Fork brings that rigour to the cadence of modern development, enabling teams to produce a defensible, risk-prioritised threat model in under two hours and keep it current from Sprint 1 onward. Key capabilities include:
- AI-accelerated attack trees. Fork’s AI capabilities intelligently trim the attack tree for an application, removing noise and focusing analysts on viable, high-impact paths instead of exhaustive theoretical ones.
- Contextualised, threat-informed models. Fork enriches every model with live cyber threat intelligence, the latest vulnerability data across a product’s full technology stack, and viable attack vectors substantiated through real adversarial testing.
- Industry-aligned taxonomies. The platform automatically correlates findings with trusted MITRE and OWASP frameworks—including CWE, CVE with EPSS scoring, CAPEC, ATT&CK, D3FEND, and ASVS—to drive targeted, defensible mitigations.
- A proprietary residual risk formula. As tests complete and conditions change, Fork recalculates residual risk so leaders always have an accurate, current view of exposure.
- A single pane of glass. Industry threats, an application’s attack surface, and threat intelligence converge into one unified, collaborative view for security, engineering, product, and business stakeholders.
From blueprint to proof: introducing Knife
A threat model defines which attack paths matter most. The knife proves them.
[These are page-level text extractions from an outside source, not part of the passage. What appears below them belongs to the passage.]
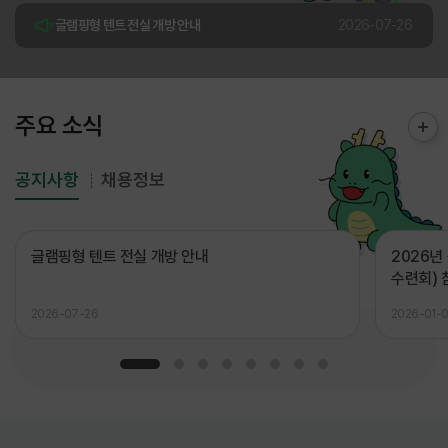
글램핑형 텐트 전실 개방 안내
2026-07-26
2026년 용인시청소년수련원 캠핑 수련활동(학생 수련회) 참가 학교(단체) 모집 안내
2026-01-09
주요 소식
공지사항
채용정보
글램핑형 텐트 전실 개방 안내
2026
수련회) 
2026-07-26
2026-01-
VerSprite is debuting Knife, an AI-led, human-on-the-loop adversarial platform for web applications and web API endpoints, trained on more than 20 years of accredited, industry-recognised offensive security work from VerSprite’s BREAKERS OffSec team. Where Fork serves as the blueprint for adversarial testing, Knife executes against that blueprint—pairing the scale and speed of AI with expert human oversight to validate exploitability with real-world fidelity.
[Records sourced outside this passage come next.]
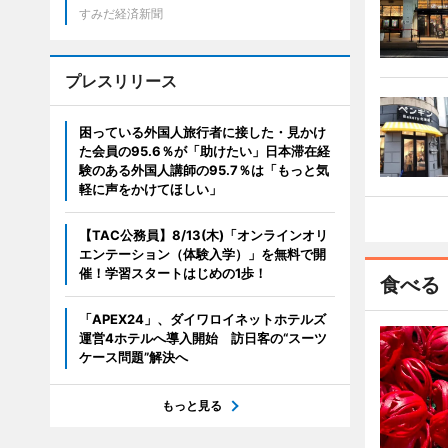
すみだ経済新聞
プレスリリース
困っている外国人旅行者に接した・見かけ
た会員の95.6％が「助けたい」日本滞在経
験のある外国人講師の95.7％は「もっと気
軽に声をかけてほしい」
【TAC公務員】8/13(木)「オンラインオリ
エンテーション（体験入学）」を無料で開
催！学習スタートはじめの1歩！
食べる
「APEX24」、ダイワロイネットホテルズ
運営4ホテルへ導入開始 訪日客の“スーツ
ケース問題”解決へ
もっと見る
The integration closes the loop that has long separated threat modelling from testing. From within a Fork threat model, teams can request targeted, on-demand testing of specific weaknesses and attack patterns. Knife runs the assessment; results flow back into the model; and Fork updates the residual risk of the product automatically. Threat modelling and adversarial testing stop being sequential, disconnected events and become a continuous, self-updating system.

A new operating model: AI SecOps
“The future of product and software security is an integrated model of AI SecOps—where products are securely designed and tested as part of the functional build process, not bolted on afterwards. STRIDE gave the industry a vocabulary. PASTA gave it a methodology. Fork and Knife now give it operational speed—continuous threat modelling and integrated, AI-led testing that keep pace with how software is actually built and how adversaries actually behave.”
— Tony UcedaVelez, CEO and founder of VerSprite and co-author of the PASTA methodology
Operationalised visibility through deep integrations
Fork is designed to supercharge, not replace, the security tooling enterprises already run. Through integrations across the AppSec ecosystem—spanning SAST, DAST, software composition analysis, vulnerability scanning, cloud security posture, attack surface management (CASM), penetration testing platforms, and IT service management—Fork turns scattered findings into a living risk picture. Connected and roadmapped integrations include ServiceNow, Veracode, Snyk, Semgrep, Checkmarx, OpenCTI, Qualys, Tenable, Mandiant, and Archer, among others.
The payoff is real-time visibility, operationalised: as continuous and on-demand tests complete and report back, a product’s threat model and residual risk update at the speed of delivery—giving security and product leaders an always-current understanding of what could go wrong, how likely it is, and what it would cost the business.